Pengantar Redaksi.
Belum lama ini, Pemerintah RI menerima kunjungan tamu istimewa dari Mesir yakni Imam Besar al-Azhar Prof. Dr. Syekh Ahmad Muhammad Ahmad Ath-Thayyeb. Karena menjadi tamu negara dan datang mengunjungi Indonesia atas undangan resmi pemerintah, maka Presiden Joko Widodo berkenan menerima beliau di Istana Negara, Senin tanggal 22 Februari 016.
Ikut mendampingi Prof. Dr. Syekh Ahmad Muhammad Ahmad Ath-Thayyeb ini adalah beberapa orang penting dari Mesir. Dari pihak Indonesia, ikut hadir dalam pertemuan tertutup itu adalah Menteri Agama Lukman Hakim Saifuddin, Wakil Menlu AM Fachir dan Prof. Alwi Shihab, mantan Menlu RI era pemerintahan President Abdurrahman Wahid (1999-2001) yang kini menjadi penasehat khusus Presiden mengenai masalah Timur Tengah.

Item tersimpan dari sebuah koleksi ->

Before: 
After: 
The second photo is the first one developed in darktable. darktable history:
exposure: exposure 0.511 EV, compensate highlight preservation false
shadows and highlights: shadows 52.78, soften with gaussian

Daftar Tugas ->
- A) Tulis ulang bagian teks tentang kunjungan Imam Besar al-Azhar yang diawali kata-kata berisi "Belum lama ini, Pemerintah" dan diakhiri "22 Februari 016.". Substitusikan "Istana Negara" dengan "Istana Bogor" pada bagian itu.
- B) Sebutkan semua nama orang yang tercantum dalam teks tentang kunjungan Imam Besar al-Azhar.

Hasil per Tugas ->
- A)
Belum lama ini, Pemerintah RI menerima kunjungan tamu istimewa dari Mesir yakni Imam Besar al-Azhar Prof. Dr. Syekh Ahmad Muhammad Ahmad Ath-Thayyeb. Karena menjadi tamu negara dan datang mengunjungi Indonesia atas undangan resmi pemerintah, maka Presiden Joko Widodo berkenan menerima beliau di Istana Bogor, Senin tanggal 22 Februari 016.

- B)
- Ahmad Muhammad Ahmad Ath-Thayyeb
- Joko Widodo
- Lukman Hakim Saifuddin
- AM Fachir
- Alwi Shihab
- Abdurrahman Wahid